Source document:

==============================

Ta, much appreciated.

We've not been to St Agnes so may give that a go.  Do you reckon it's worth booking ahead or just playing by ear?  I quite like the freedom to head wherever fate takes us, but not sure that's such a good tactic so far out of season.  We may also be able to get discount deals if we book a few nights in the same place.  I might try St Ives, maybe with St Agnes on way back.

The missus was thinking of Totnes and Dartmouth, simply to keep driving down, but we'll see if I can convince her.


----------



## toggle (Nov 26, 2012)

i'd book. just cause some places might be closed.and some places you can drive past them and not see them.

there are nice places in devon, i just don't know them.


----------



## Geri (Nov 26, 2012)

If I had a car and didn't want to go as far as Cornwall I'd probably head for Croyde/Woollacombe as I much prefer north Devon to south. South Wales is nice too around Llangennith/Rhossili (and probably other places too although those are the ones I've been to).


----------



## winterinmoscow (Nov 26, 2012)

i have nothing to contribute to this except to say that I would absolutely love love love to go to Scilly. Any space in your bag?


----------



## Ground Elder (Nov 27, 2012)

mattie said:


> Honestly, stick a few mind turbines there and global warmings' a distant memory.


Far out  Other than that what Toggle says.


----------



## Hocus Eye. (Nov 27, 2012)

Take a look at the news and the weather. These floods will leave the ground soaked even if the storms are over by the time you go. Travelling through Devon and Cornwall will be a nightmare. It will be like entering a war zone. If you are safe and dry at home stay there.


----------



## CNT36 (Nov 27, 2012)

It is a warzone. A fucking big tree blew over yesterday. Bleddy 'ell up.


----------



## toggle (Nov 27, 2012)

Hocus Eye. said:


> Take a look at the news and the weather. These floods will leave the ground soaked even if the storms are over by the time you go. Travelling through Devon and Cornwall will be a nightmare. It will be like entering a war zone. If you are safe and dry at home stay there.


 

looks out of the window to watch the tanks rolling down the hill into truro.


----------



## toggle (Nov 27, 2012)

the a30 isn't fun to do in a real storm, but it's really great driving to the exposed bits of the coast when it's getting a bit blowey.


----------



## mattie (Nov 27, 2012)

I'll be going mid-Dec.

Will there be any of Cornwall left by then?


----------



## Miss-Shelf (Nov 27, 2012)

winterinmoscow said:


> i have nothing to contribute to this except to say that I would absolutely love love love to go to Scilly. Any space in your bag?


do do do go sometime -amazing place

what about channel islands -less exposed than scilies and some lovely spots too


----------



## mattie (Nov 27, 2012)

Just booked National Trust cottage at Port Quin.

It's right on a sheltered cove, looks amazing, and we can drive down North Cornwall coast (it's between Tintagel and Newquay).

Scilly Isles may be in the spring, when weather a bit clearer and missus not teaching. Ta to all for advice, however.


----------



## Ground Elder (Nov 28, 2012)

==============================

Given data:
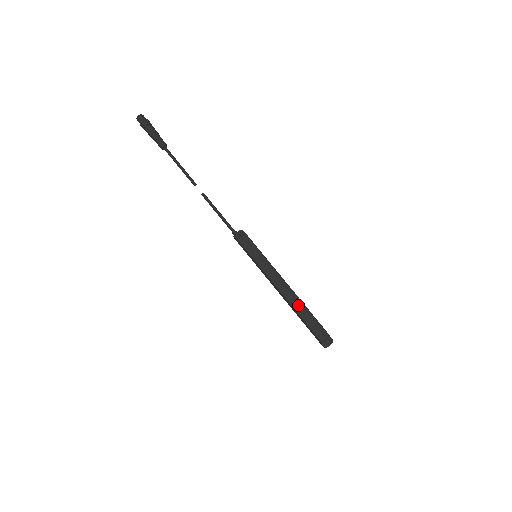
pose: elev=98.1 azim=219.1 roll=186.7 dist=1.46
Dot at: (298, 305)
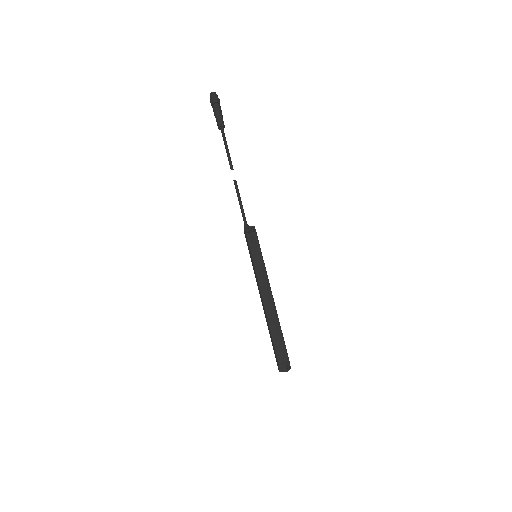
Dot at: (273, 318)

==============================

To be done:
Using the forum thread, explain in one to three sentences why toggle advises booking ahead rather than playing it by ear.

Output for this exercise:
Toggle advises booking because some places might be closed. Toggle also notes that you can drive past some places without seeing them.